С апреля по ноябрь, до первых холодов, Филька жил на берегу, между расколотыми и выброшенными рыбацкими шаландами. Варил уху в котелке, когда везло, сбывал улов на базаре – в общем, кое-как пробивался. На зиму он исчезал – бродяжничал. Где и как, никто не знал, и вряд ли о нем беспокоились. Но в апреле Фильку ждали и начинали тревожиться – жив ли? Филька был неотъемлемой частью поселка.
Была еще баба Света, торгующая у самого пляжа вареной кукурузой, – огромная, как вытекшая квашня, с красным, отечным, болезненным лицом старого гипертоника. Баба Света сплетницей не была и наводящих вопросов не задавала, протягивала ему обжигающий початок, предварительно мокнув его в банку со слипшейся от влажности, крупной серой солью, и всегда приглашала его присесть и «маленько потрекать».
Ей было скучно.
Трекали ни о чем и обо всем – цены, погода, капризные отдыхающие. Лишь однажды спросила, кивнув в сторону Любкиного дома:
– Как тебе там? У них?
– Нормально, – ответил он. – Прижился.
Баба Света удивилась, но ничего комментировать не стала. С ней было хорошо помолчать. С Филькой можно было поспорить о политике. Этот пропитый старый черт был большим поклонником Сталина и очень жаждал «крепкой руки». Идиот.
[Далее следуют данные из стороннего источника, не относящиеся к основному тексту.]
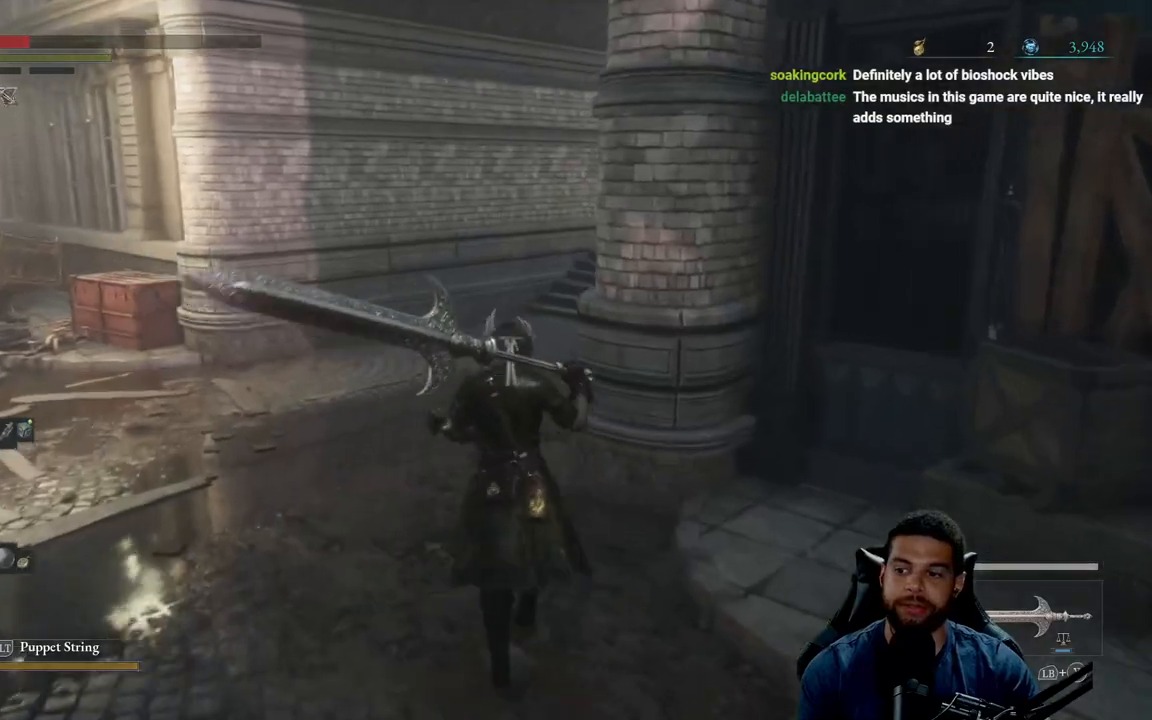
{"buttons": ["B"], "left_stick": "up", "right_stick": "center", "events": []}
Подружился Иван с участковым Семеном Удальцом – такая вот фамилия, – молодым, безусым, беловолосым, как лунь, конопатым лейтенантиком. Поначалу он относился к Ивану с большим недоверием. Но потом, разобравшись, перечитав его справки и пролистав временные прописки, пожалел его:
– А, понял! Жена! Выперла, сука? – И Семен грязно выругался.
У него была своя непростая история. Много лет он сватался к пышной красавице Нельке, торгующей пивом у пирса. Невестой Нелька была довольно сомнительной, хотя и не бедной – крепкий дом с огородом, высокий кованый забор. А еще – двое детей, Нелька была разведенкой. Но Семена Нелька держала на коротком поводке – ночевать пускала, а идти замуж не соглашалась, короче, морочила голову.
Ему многое здесь нравилось. В сентябре разъезжались редкие отдыхающие, жадно нахватав на рынке ящики с персиками и виноградом, пляж пустел, и очереди в магазинах становились поменьше. На улицах было тихо, городок засыпал до следующего мая, до начала июня, когда начинался сезон и, собственно, жизнь.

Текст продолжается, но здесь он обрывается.